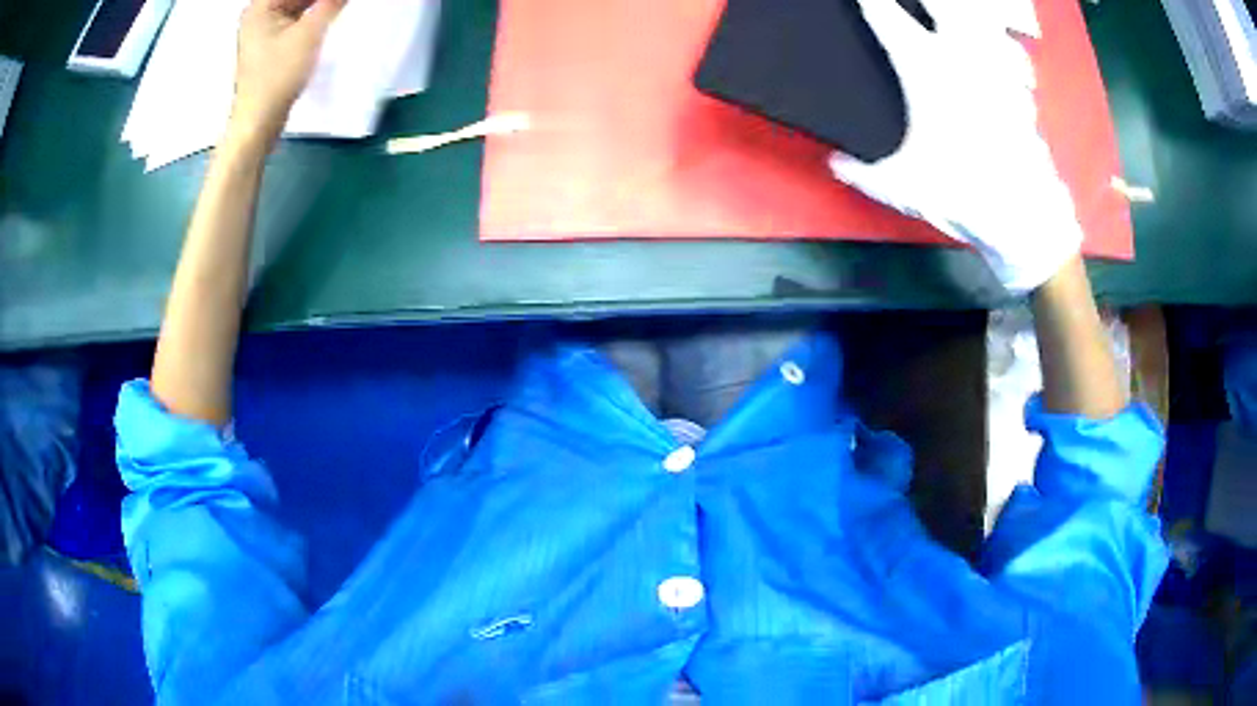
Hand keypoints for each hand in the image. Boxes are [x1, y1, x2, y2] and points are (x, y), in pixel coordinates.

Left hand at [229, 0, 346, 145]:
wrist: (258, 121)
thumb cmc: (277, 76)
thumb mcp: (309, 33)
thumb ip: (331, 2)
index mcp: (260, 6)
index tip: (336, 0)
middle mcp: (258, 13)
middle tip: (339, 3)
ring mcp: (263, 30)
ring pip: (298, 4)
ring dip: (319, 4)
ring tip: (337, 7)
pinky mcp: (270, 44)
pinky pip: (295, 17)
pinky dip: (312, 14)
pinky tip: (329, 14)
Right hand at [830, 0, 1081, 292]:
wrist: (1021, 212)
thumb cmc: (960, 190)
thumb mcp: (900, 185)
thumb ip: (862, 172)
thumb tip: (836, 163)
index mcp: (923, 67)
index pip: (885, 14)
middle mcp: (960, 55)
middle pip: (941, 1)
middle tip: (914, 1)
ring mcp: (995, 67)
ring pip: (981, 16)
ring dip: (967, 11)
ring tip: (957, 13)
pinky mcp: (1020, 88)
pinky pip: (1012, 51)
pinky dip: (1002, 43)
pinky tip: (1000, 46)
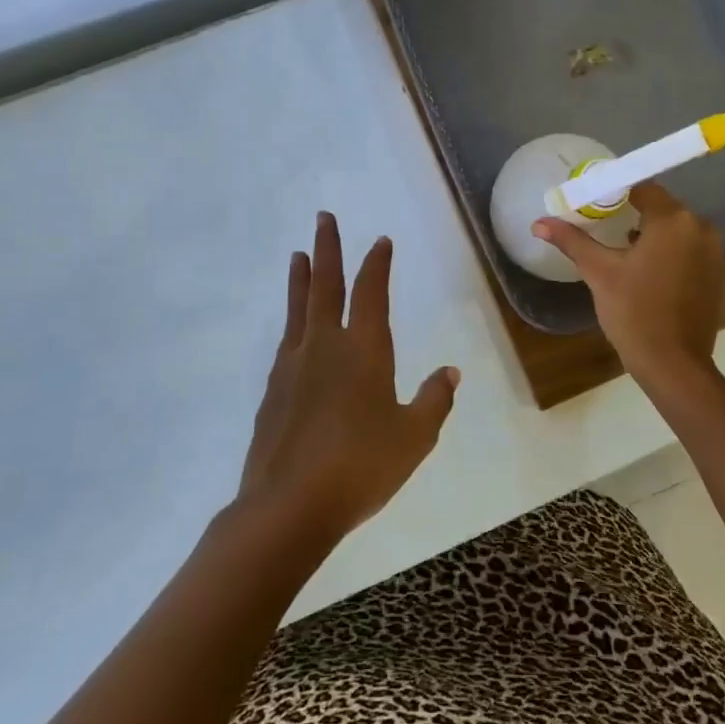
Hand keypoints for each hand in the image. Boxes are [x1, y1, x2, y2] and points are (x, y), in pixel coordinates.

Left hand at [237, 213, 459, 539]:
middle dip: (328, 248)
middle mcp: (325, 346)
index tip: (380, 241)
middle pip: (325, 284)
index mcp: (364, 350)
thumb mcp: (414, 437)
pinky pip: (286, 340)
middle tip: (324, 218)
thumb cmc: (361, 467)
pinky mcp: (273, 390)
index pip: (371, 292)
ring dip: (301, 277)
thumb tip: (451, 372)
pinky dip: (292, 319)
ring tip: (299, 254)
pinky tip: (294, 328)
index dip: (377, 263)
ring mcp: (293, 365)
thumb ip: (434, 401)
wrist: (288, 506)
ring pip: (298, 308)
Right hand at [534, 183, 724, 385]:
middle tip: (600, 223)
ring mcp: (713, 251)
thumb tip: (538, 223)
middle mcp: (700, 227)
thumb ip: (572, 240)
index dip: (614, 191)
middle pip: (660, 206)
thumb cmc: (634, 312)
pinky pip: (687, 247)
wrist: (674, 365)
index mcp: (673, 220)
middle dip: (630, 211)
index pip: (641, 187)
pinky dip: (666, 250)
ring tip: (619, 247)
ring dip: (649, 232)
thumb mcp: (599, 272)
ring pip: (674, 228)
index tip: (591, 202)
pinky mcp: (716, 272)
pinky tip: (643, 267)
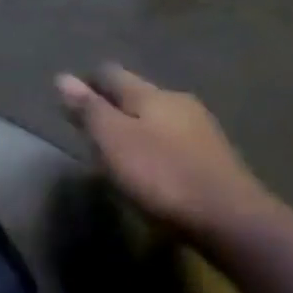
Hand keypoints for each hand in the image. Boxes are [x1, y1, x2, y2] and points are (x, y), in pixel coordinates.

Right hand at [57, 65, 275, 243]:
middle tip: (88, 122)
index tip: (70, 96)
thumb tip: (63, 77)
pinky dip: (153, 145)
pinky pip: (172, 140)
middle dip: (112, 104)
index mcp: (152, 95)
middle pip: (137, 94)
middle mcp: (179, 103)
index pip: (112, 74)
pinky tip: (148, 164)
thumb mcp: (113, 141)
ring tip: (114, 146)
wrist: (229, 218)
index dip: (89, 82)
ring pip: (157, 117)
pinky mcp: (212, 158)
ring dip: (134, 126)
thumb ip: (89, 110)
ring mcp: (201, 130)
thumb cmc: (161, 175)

++++++

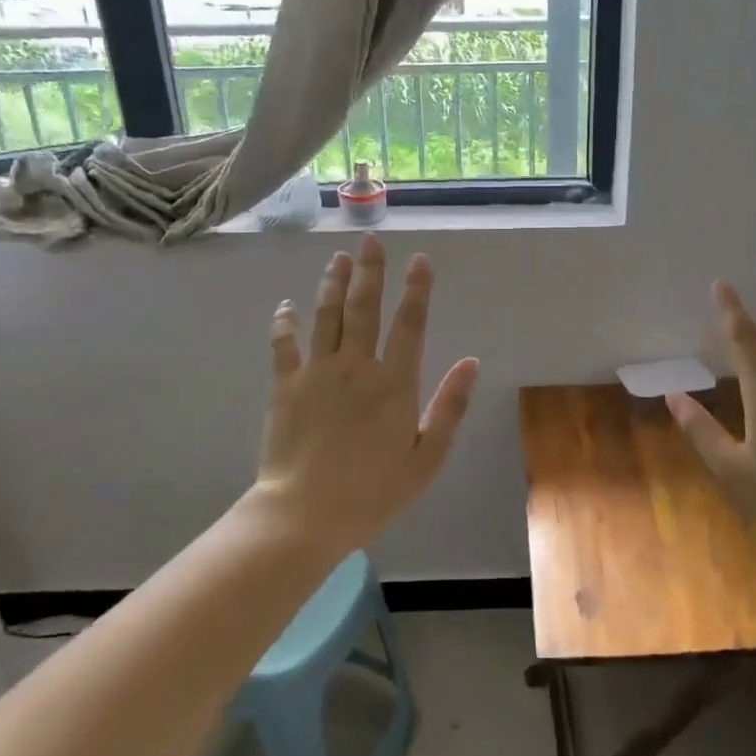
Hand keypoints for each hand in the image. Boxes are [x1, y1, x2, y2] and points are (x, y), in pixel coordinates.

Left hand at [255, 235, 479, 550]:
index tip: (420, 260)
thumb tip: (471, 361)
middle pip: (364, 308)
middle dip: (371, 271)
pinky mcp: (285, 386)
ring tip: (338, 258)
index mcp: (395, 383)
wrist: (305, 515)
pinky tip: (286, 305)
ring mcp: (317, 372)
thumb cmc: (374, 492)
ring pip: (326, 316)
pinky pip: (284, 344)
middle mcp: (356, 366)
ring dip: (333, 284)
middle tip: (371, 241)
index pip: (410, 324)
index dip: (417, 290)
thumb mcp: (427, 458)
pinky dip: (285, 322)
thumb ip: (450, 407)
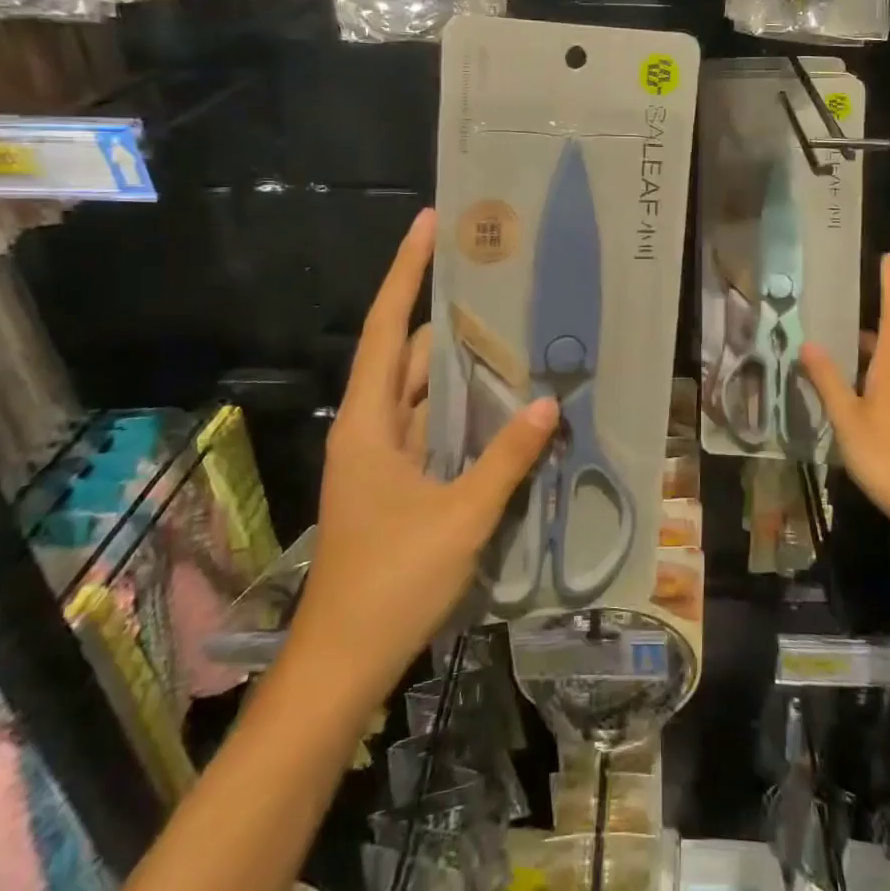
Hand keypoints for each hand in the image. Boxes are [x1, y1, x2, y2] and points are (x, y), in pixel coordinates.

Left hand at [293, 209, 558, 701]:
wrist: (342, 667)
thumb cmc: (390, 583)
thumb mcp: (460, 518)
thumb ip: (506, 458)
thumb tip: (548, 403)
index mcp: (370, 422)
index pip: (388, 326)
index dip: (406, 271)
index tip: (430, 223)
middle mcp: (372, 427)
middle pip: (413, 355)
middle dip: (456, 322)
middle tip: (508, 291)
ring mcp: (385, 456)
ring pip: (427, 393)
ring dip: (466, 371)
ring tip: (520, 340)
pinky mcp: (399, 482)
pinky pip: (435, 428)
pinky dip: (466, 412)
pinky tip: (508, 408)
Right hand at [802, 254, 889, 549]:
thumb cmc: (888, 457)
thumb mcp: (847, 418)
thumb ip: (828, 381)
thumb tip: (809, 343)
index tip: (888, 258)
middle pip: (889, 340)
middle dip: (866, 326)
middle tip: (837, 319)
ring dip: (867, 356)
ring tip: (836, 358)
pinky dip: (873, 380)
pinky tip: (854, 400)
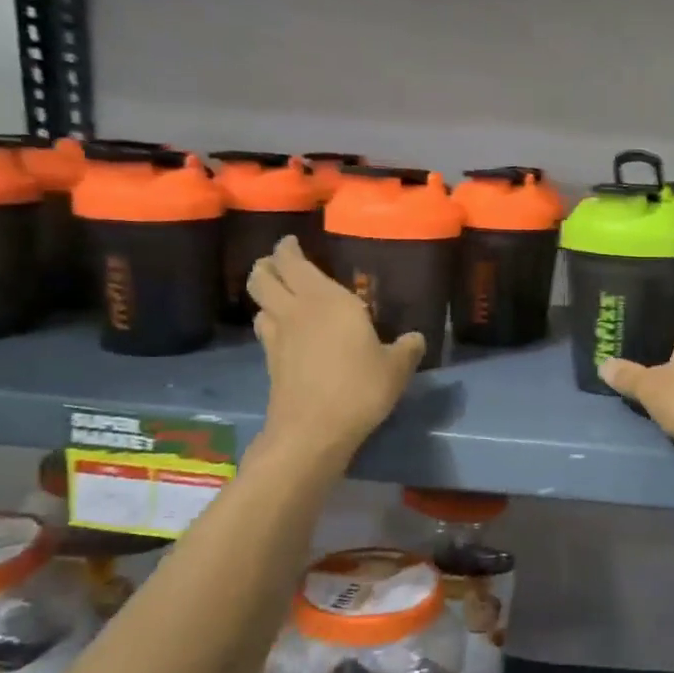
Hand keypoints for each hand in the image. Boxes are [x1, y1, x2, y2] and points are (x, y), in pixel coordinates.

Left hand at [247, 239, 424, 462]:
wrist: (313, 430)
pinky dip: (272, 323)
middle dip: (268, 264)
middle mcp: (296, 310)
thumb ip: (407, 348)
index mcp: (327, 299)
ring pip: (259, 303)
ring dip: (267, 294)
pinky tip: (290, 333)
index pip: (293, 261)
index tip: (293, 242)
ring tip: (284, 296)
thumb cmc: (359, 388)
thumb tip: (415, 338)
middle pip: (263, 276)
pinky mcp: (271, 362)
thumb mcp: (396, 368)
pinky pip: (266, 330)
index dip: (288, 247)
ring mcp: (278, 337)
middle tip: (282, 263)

++++++

Word for word, restate the lines above from the one with "middle tip: (371, 241)" through the one with "pinky tip: (854, 400)", keeping both ends and dropping the pictures.

§ Result of this exercise:
middle tip: (371, 241)
index pip: (410, 324)
index dip: (417, 290)
thumb mcp: (427, 458)
pinky dip: (285, 322)
thumb ip: (450, 407)
Hand keypoints for each hand in the image. Boxes are [x1, y1, x2, y2] and points are (x, y), in pixel coordinates.

Left hand at [293, 209, 558, 701]:
wrist: (342, 667)
thumb cmc: (390, 583)
thumb mcp: (460, 518)
thumb ip: (506, 458)
thumb tip: (548, 403)
index mcp: (370, 422)
index pip: (388, 326)
index dip: (406, 271)
index tip: (430, 223)
middle mcp: (372, 427)
middle pip: (413, 355)
middle dip: (456, 322)
middle tip: (508, 291)
ring mcp: (385, 456)
ring pip: (427, 393)
ring dip: (466, 371)
ring tip: (520, 340)
pinky mcp: (399, 482)
pinky pip: (435, 428)
pinky dip: (466, 412)
pinky tip: (508, 408)
Right hand at [802, 254, 889, 549]:
thumb cmc: (888, 457)
thumb mcp: (847, 418)
thumb ip: (828, 381)
thumb tip: (809, 343)
index tip: (888, 258)
middle pip: (889, 340)
middle dip: (866, 326)
middle tip: (837, 319)
ring dip: (867, 356)
ring tip: (836, 358)
pinky dip: (873, 380)
pinky tip: (854, 400)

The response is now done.